*SOURCE PASSAGE*
It wasn’t long after that I was sexually assaulted with a gun to my head. The only thing I can say about that is this — it was a brief part of the beginning of a 5-hour long ordeal. I went somewhere else in my mind entirely. My defiant side has conveniently spared me the burden of having to recall that tragic part of the journey, all these years. That girl of twenty, who was madly in love with her boyfriend and had no idea why this was happening to her, was traumatized nonetheless. It is important to clarify however, that it was the only sexual assault that took place during this incident. Any reports of being raped repeatedly, or at all by the other men involved, are completely false. It truly bothers me that such important details have falsely been printed as truth in the press over the years. While it was a devastating part of the ordeal, and while the fear of it being repeated was a palpable part of the trauma, there are enough shocking and awful details without the story needing to be embellished, or carelessly regurgitated inaccurately in the press all these years. What is true is that for 5 hours or more, I believed to my very core that I was going to die. For 5 hours, I was continuously toyed with as Oscar Ray Bolin played his own version of Russian Roulette against my skull.

*GOAL A*
Copy the listing word for word from its first line through the line that contains "21: (127, 325)", with both of those lines included.
The listing is unrelated to the account above.

*RECORD SET*

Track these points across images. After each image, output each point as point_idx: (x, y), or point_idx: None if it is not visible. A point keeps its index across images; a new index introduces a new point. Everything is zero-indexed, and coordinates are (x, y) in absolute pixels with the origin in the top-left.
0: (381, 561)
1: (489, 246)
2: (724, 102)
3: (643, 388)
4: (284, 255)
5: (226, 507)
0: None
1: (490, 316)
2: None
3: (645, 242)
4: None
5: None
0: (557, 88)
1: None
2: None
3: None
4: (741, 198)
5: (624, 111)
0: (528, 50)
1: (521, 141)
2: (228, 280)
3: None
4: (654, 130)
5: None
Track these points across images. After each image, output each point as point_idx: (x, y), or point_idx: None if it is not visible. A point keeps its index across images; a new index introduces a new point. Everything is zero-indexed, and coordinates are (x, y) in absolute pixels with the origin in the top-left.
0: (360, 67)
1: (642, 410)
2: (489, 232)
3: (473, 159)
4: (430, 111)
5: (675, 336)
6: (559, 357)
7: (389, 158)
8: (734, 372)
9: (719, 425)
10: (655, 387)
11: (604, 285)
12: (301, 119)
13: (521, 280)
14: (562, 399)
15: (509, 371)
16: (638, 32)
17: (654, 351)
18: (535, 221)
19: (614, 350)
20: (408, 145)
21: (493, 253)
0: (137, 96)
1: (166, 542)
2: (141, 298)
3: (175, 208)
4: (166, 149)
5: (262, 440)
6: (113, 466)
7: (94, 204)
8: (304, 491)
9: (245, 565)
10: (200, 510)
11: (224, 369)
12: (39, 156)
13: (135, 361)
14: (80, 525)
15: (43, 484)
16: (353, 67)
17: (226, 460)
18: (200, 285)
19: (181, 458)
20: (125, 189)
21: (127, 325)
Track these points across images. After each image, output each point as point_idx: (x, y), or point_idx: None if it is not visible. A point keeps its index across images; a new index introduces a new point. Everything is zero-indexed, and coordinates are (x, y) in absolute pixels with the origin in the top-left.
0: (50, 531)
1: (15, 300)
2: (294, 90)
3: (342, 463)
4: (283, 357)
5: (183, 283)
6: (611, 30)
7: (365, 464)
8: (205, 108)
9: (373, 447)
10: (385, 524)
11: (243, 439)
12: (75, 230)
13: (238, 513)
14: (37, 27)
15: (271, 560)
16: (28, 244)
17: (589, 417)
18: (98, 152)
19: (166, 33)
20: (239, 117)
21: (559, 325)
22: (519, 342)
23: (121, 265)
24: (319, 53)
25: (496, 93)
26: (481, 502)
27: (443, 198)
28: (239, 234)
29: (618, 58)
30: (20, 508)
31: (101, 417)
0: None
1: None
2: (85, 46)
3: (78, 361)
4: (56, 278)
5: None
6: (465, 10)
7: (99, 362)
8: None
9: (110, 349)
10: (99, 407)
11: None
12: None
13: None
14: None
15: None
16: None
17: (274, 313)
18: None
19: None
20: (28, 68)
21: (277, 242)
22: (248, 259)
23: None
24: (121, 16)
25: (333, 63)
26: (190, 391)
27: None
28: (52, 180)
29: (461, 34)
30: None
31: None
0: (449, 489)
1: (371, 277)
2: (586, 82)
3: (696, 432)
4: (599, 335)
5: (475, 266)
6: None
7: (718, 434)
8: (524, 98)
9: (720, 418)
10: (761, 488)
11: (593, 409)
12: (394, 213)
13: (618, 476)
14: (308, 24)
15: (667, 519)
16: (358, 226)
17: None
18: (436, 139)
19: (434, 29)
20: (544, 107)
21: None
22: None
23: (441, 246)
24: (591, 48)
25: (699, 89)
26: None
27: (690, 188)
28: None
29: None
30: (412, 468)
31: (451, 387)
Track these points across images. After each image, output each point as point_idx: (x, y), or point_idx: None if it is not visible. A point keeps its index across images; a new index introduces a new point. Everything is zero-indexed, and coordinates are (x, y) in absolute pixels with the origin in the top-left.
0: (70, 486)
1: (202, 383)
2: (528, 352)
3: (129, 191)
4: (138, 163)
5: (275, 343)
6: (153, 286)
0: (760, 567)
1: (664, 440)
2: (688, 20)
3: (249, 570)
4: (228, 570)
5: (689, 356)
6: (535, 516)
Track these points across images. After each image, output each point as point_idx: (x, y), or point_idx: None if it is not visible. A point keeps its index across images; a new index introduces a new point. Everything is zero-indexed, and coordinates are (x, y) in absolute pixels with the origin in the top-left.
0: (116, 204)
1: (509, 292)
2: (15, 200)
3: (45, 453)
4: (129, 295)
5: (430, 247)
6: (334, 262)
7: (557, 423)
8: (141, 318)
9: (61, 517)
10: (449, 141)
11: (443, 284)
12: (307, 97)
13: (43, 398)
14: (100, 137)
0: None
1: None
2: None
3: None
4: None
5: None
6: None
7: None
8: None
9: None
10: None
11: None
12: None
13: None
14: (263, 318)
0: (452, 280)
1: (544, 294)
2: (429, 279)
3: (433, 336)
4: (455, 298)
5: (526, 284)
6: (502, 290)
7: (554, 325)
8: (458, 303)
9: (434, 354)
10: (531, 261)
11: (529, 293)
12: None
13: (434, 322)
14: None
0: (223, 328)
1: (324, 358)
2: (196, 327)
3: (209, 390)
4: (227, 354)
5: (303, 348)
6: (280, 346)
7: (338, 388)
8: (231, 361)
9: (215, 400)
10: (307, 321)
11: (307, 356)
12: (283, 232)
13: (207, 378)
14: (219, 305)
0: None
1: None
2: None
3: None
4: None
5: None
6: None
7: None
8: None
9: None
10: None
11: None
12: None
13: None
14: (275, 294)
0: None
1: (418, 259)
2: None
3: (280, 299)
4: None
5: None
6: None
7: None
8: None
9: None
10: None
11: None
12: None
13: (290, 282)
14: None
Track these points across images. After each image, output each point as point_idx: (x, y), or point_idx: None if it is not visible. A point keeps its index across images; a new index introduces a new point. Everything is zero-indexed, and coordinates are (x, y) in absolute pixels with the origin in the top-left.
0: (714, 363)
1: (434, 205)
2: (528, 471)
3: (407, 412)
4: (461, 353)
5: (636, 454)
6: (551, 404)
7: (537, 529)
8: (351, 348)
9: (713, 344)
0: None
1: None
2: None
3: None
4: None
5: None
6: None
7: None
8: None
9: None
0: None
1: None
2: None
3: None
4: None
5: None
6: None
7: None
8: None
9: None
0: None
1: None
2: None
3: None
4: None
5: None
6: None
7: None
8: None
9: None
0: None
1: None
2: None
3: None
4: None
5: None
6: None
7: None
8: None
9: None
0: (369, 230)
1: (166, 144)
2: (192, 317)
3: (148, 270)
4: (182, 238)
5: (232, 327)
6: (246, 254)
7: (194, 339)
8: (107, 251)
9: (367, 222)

*GOAL B*
In the account of the assault, how many hours did the ordeal last?

*TASK OUTPUT A*
Track these points across images. After each image, output each point as point_idx: (x, y), or point_idx: None if it is not visible. A point keeps its index across images; a new index introduces a new point. Everything is zero-indexed, and coordinates are (x, y) in absolute pixels with the origin in the top-left.
0: (381, 561)
1: (489, 246)
2: (724, 102)
3: (643, 388)
4: (284, 255)
5: (226, 507)
0: None
1: (490, 316)
2: None
3: (645, 242)
4: None
5: None
0: (557, 88)
1: None
2: None
3: None
4: (741, 198)
5: (624, 111)
0: (528, 50)
1: (521, 141)
2: (228, 280)
3: None
4: (654, 130)
5: None
Track these points across images. After each image, output each point as point_idx: (x, y), or point_idx: None if it is not visible. A point keeps its index across images; a new index introduces a new point. Everything is zero-indexed, and coordinates are (x, y) in absolute pixels with the origin in the top-left.
0: (360, 67)
1: (642, 410)
2: (489, 232)
3: (473, 159)
4: (430, 111)
5: (675, 336)
6: (559, 357)
7: (389, 158)
8: (734, 372)
9: (719, 425)
10: (655, 387)
11: (604, 285)
12: (301, 119)
13: (521, 280)
14: (562, 399)
15: (509, 371)
16: (638, 32)
17: (654, 351)
18: (535, 221)
19: (614, 350)
20: (408, 145)
21: (493, 253)
0: (137, 96)
1: (166, 542)
2: (141, 298)
3: (175, 208)
4: (166, 149)
5: (262, 440)
6: (113, 466)
7: (94, 204)
8: (304, 491)
9: (245, 565)
10: (200, 510)
11: (224, 369)
12: (39, 156)
13: (135, 361)
14: (80, 525)
15: (43, 484)
16: (353, 67)
17: (226, 460)
18: (200, 285)
19: (181, 458)
20: (125, 189)
21: (127, 325)

*TASK OUTPUT B*
It lasted 5 hours or more.